Terminal Terminal | Web Web
Home  //  Play

Tokenization of Chinese texts

Difficulty: Beginner
Estimated Time: 3 minutes

Manticoresearch - ICU-chinese text tokenization

In this tutorial we will show you how our ICU-based tokenization of Chinese texts works.

Tokenization of Chinese texts

Step 1 of 3

Index configuration

To setup an index for proper Chinese segmentation there are 2 index settings we need to touch: 'charset_table' and 'morphology'.

For the charset table there is the built alias 'chinese' which contains all Chinese characters.

For the morphology processing Manticore has built-in support of the ICU library which does proper Chinese segmentation.
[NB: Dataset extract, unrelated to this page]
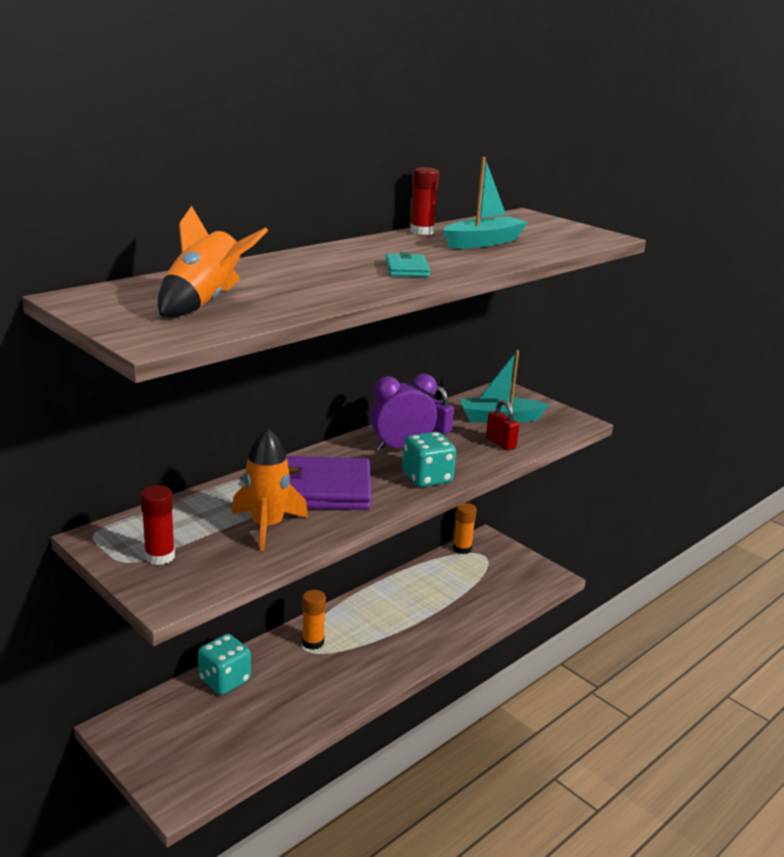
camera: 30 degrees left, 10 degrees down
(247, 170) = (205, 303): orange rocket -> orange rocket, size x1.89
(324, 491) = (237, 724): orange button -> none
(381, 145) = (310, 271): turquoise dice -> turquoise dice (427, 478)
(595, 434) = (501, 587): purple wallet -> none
First, let's connect to Manticore:

mysql -P 9306 -h0

And create our table:

CREATE TABLE testrt (title TEXT, content TEXT, gid INT) charset_table = 'chinese' morphology = 'icu_chinese';

Basic usage

Let's insert into the index a simple mixed Chinese-english sentence '买新的Apple电脑' ('I like Apple computers'):

INSERT INTO testrt (title, content, gid) VALUES ( 'first record', '买新的Apple电脑', 1 );

To check if our Chinese content is tokenized as expected we can run CALL KEYWORDS against our index:

call keywords('买新的Apple电脑', 'testrt');

We can see that the Chinese text is broken into 4 words, as expected.
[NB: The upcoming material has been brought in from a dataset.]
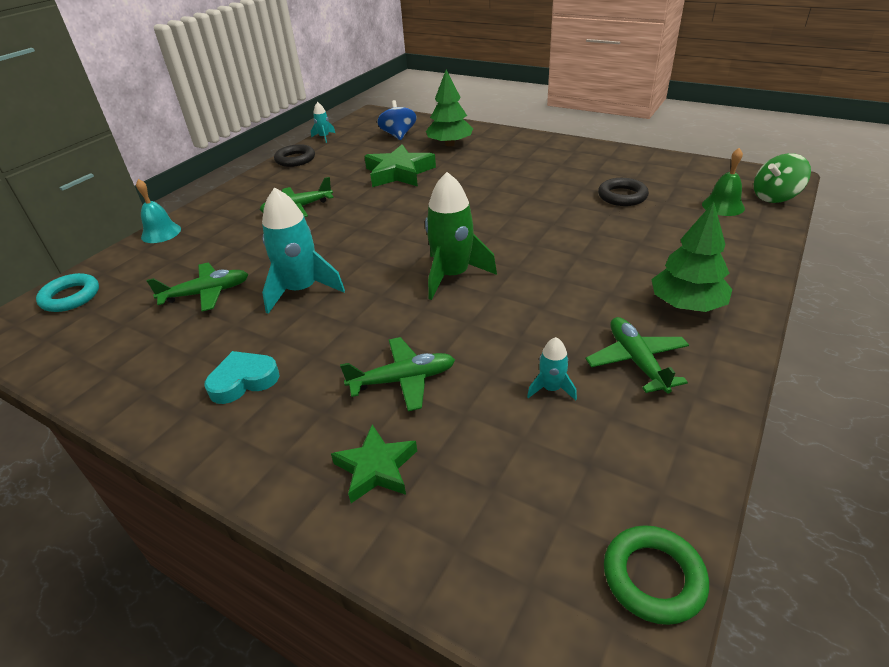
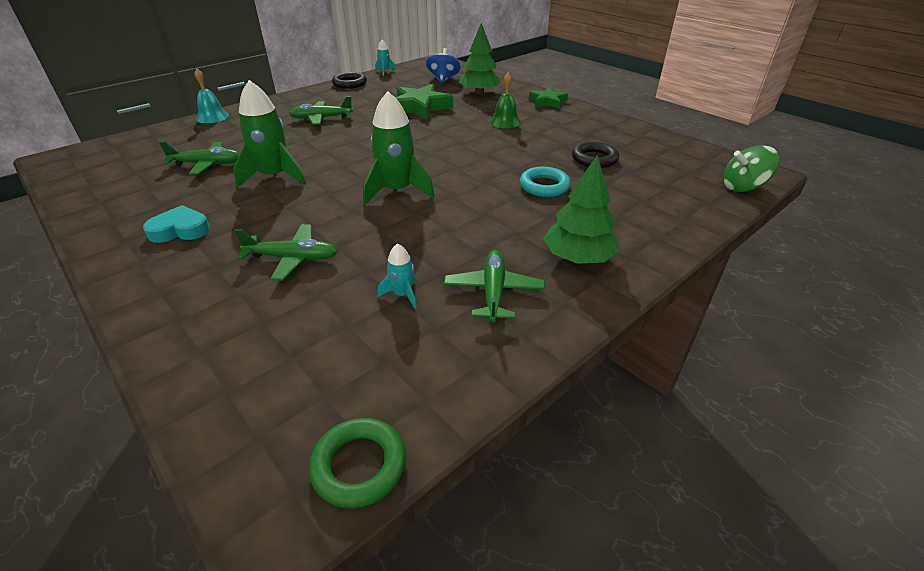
camera: 15 degrees right, 0 degrees up
(71, 297) = (118, 147): turquoise ring -> turquoise ring (544, 186)
(301, 290) = (274, 176): turquoise rocket -> green rocket
(376, 468) = (218, 316): green star -> green star (547, 102)
(723, 206) = (683, 185): green bell -> green bell (505, 122)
And now let's make a search against our content field with a query phrase 'Apple电脑' ('Apple computers'):

SELECT * FROM testrt WHERE MATCH ('@content Apple电脑');

As we see, the search has been succesfully executed and we got the expected result despite the fact that both original sentence and query phrase we used in this example didn't have any separators between the words.

Basic usage

We can use 'SHOW META' command to see the information about the query and make sure that our sentence was properly segmented into separate words:

SHOW META;

We see that our search phrase was indeed divided into 'apple' and '电脑' ('computers') just as we supposed it to be done.